Daniels applauds the work of Emory’s 501c3, the Beacon of Light, which structured the partnership with the Community Builders, so that the two can truly be co-developers and the church will have a constant alternative revenue stream to support the congregation’s tithes and offerings.

He is also delighted that church members and those in the local community have been employed in the building of the Beacon Center. People like William Owens attend worship on Sunday morning, at the nearby school where Emory meets, and then spend weekdays laboring to build their church’s new home.

Twice a day, at 6:10 a.m. and 6:10 p.m., church members pray for all those working on the construction site because there is a feeling among many of them that this isn’t just business as usual. The construction and creation of the Beacon Center is a spiritual act, being done to honor God.

The time since 2016, when Daniels and Broadnax stood with D.C. Mayor Muriel Bowser and other to break ground on the Beacon Center, has been a series of leaps of faith, Broadnax said.

“Emory is not a wealthy congregation, but we trust in God,” said Broadax, even down to details like knowing they will be able to find the money for all the little touches, like being able to provide stainless steel doors to the elevators in the church.

It has been a spiritual journey for all involved. “process of patience, persistence and prayer.”

There was a moment, when the project was almost derailed, when the city declared the church a historic landmark. But the congregation continually returned to its deliberate efforts of embracing patience, persistence and prayer and they found a way through to the topping off. 

Those in the construction field know that topping off celebrations, like the one recently celebrated at the Beacon Center, are a sign that the construction has reached its literal high point.

But Daniels is certain God has even greater things in store.
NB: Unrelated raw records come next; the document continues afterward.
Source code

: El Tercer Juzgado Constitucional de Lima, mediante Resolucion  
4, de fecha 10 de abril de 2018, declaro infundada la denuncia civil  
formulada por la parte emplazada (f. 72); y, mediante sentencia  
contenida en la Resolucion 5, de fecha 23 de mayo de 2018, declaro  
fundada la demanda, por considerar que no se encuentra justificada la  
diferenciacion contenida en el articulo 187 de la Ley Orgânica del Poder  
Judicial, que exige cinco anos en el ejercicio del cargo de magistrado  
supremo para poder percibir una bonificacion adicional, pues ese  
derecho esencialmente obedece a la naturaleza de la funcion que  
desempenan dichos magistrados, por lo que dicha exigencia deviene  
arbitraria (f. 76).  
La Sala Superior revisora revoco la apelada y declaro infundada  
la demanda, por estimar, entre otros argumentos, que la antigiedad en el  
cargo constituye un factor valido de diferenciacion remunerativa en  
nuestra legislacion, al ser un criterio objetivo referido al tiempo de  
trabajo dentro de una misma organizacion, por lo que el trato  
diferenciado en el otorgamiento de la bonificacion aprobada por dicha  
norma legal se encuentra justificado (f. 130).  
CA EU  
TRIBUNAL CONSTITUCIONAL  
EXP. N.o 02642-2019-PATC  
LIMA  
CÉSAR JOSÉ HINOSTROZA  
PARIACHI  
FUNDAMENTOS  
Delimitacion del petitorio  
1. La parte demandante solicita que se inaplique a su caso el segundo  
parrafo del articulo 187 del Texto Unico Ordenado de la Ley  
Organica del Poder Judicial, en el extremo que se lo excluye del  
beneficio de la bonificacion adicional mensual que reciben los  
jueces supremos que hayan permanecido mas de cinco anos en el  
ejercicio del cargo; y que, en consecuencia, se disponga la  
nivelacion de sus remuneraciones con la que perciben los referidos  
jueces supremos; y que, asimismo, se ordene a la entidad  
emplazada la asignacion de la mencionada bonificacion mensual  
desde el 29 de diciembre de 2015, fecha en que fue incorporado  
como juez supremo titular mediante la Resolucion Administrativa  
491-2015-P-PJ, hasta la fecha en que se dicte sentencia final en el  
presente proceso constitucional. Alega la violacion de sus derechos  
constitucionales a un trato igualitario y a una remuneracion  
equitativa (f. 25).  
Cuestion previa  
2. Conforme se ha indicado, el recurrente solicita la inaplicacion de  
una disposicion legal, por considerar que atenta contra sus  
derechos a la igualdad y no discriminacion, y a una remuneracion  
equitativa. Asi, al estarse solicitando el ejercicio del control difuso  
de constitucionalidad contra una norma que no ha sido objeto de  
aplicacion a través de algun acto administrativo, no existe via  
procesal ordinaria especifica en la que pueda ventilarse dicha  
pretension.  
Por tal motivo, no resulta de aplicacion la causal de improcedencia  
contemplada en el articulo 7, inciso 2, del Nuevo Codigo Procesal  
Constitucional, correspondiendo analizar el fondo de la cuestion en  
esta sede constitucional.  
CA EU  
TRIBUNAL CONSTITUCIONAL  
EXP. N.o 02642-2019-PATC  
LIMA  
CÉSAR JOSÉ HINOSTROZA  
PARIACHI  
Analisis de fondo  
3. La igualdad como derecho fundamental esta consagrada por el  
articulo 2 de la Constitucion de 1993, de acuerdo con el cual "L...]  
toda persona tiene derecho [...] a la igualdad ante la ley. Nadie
“The Beacon Center is not our destiny,” he said. “The Beacon Center is a tool to build consciousness of the need to serve and walk with people who Howard Thurman would call the disinherited, the people who the church turns its back on, the people of who Jesus ministered to.

“This is about salvation, about creating wholeness, ministering to those in the community physically, mentally, emotionally, relationally, economically – holistically.  Jesus came for us to be well, that we may have life and have it to the fullest,” Daniels said. “We will have 260 to 300 people living on top of us. The question becomes what’s next. What’s the next idea, the next place to build and do creative, innovative ministry. …

“Look what God has done. When the building is open, its motto will be “To God be the Glory.”